- In Q4FY21, Marico’s Revenue from Operations grew by 34% YoY to Rs 2,012 crore.
- The company witnessed strong momentum in each of the core portfolios of the India business while steadily strengthening its play in Foods through innovation.
Saugata Gupta, MD and CEO commented, “With the pandemic in India taking a severe turn, the year has ended on a rather sombre note. Marico stands united and committed to making a difference in the lives of all our stakeholders and the entire community at large, hoping that we overcome these extremely difficult times at the earliest and emerge stronger from it. It is the tremendous grit and fighting spirit of our people that has allowed both the domestic and international businesses to rebound impactfully on a year-on year basis. We expect the India business to remain resilient amidst uncertainty in the near term and see through the transient spike in input costs, while the stability in the International business is also reassuring. Over the medium term, the Company will continue to prioritise maintaining volume-driven growth momentum and franchise expansion even in times of temporary cost pressures by focusing on growing the core, aggressive foods diversification, executional excellence and investment behind capability and brand building.”
In FY21, Marico’s Revenue from Operations grew by 10% YoY to INR 8,048 cr. (USD 1.1 billion) backed by volume growth of 7% in the domestic business and constant currency growth of 7% in the international business. EBITDA was at INR 1,591 cr., up 8% YoY and PAT excluding one-offs, was at INR 1,162 cr., up 11% YoY.
In Q4FY21, Revenue from Operations grew by 34% YoY to INR 2,012 crores (USD 276 million) backed by robust volume growth of 25% in the domestic business and constant currency growth of 23% in the international business.
The company witnessed strong momentum in each of the core portfolios of the India business while steadily strengthening its play in Foods through innovation. Rural continued to lead the way in traditional trade, growing at 1.8x of urban. Ec0m (now 8% of domestic business) and CSD also fared well, while Modern Trade dipped due to pantry loading in the base quarter.

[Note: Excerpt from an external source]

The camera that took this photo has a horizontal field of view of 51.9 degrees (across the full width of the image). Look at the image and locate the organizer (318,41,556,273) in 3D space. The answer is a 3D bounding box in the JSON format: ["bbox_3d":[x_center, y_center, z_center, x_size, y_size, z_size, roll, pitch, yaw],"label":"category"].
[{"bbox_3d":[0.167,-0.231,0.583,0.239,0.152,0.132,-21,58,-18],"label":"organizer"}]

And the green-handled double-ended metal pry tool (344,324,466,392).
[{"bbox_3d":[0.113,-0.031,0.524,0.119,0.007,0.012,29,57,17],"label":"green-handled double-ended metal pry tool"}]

Gross margin was down 517 bps owing to the severe input cost pressure, as pricing interventions in the core portfolios were not commensurate to the inflation. Advertising & Sales Promotion grew by 35% YoY as the Company invested aggressively mainly on core franchises and the Foods innovations. EBITDA was up 13% YoY, as tight cost controls and operating leverage kicked in to reduce the impact on EBITDA margins to 300 bps. PAT excluding one-offs was up 17% YoY. Reported PAT was up 13%.

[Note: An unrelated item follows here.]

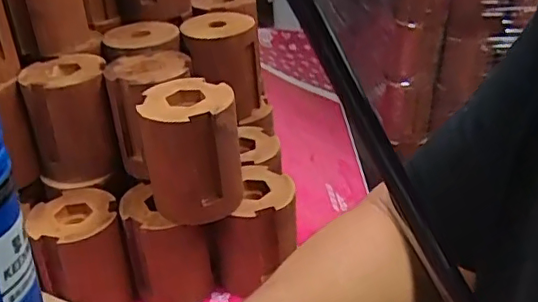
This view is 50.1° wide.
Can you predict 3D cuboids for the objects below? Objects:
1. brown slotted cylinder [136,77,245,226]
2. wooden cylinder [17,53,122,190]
[{"bbox_3d":[-0.066,0.002,0.489,0.075,0.104,0.076,-9,31,-13],"label":"brown slotted cylinder"},{"bbox_3d":[-0.188,-0.029,0.551,0.073,0.104,0.079,-11,32,-15],"label":"wooden cylinder"}]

As per the company's statement, Saffola Honey has been scaling up faster than their launch expectations. The brand exited FY21 just short of a double-digit market share in key Modern Trade chains and has garnered 25%+ market share in E-Commerce. The brand is on course to touch revenues of INR 100 cr. in the coming year. Expanding its presence in Foods, the Company launched Saffola Oodles, 5-minute ring-shaped noodles, containing no refined flour and with the goodness of whole grain oats, real vegetables and semolina.
The company holds its medium term aspiration of delivering 8-10% domestic volume growth and 13-15% revenue growth. The Company would be comfortable maintaining its threshold operating margin of 19% plus over the medium term.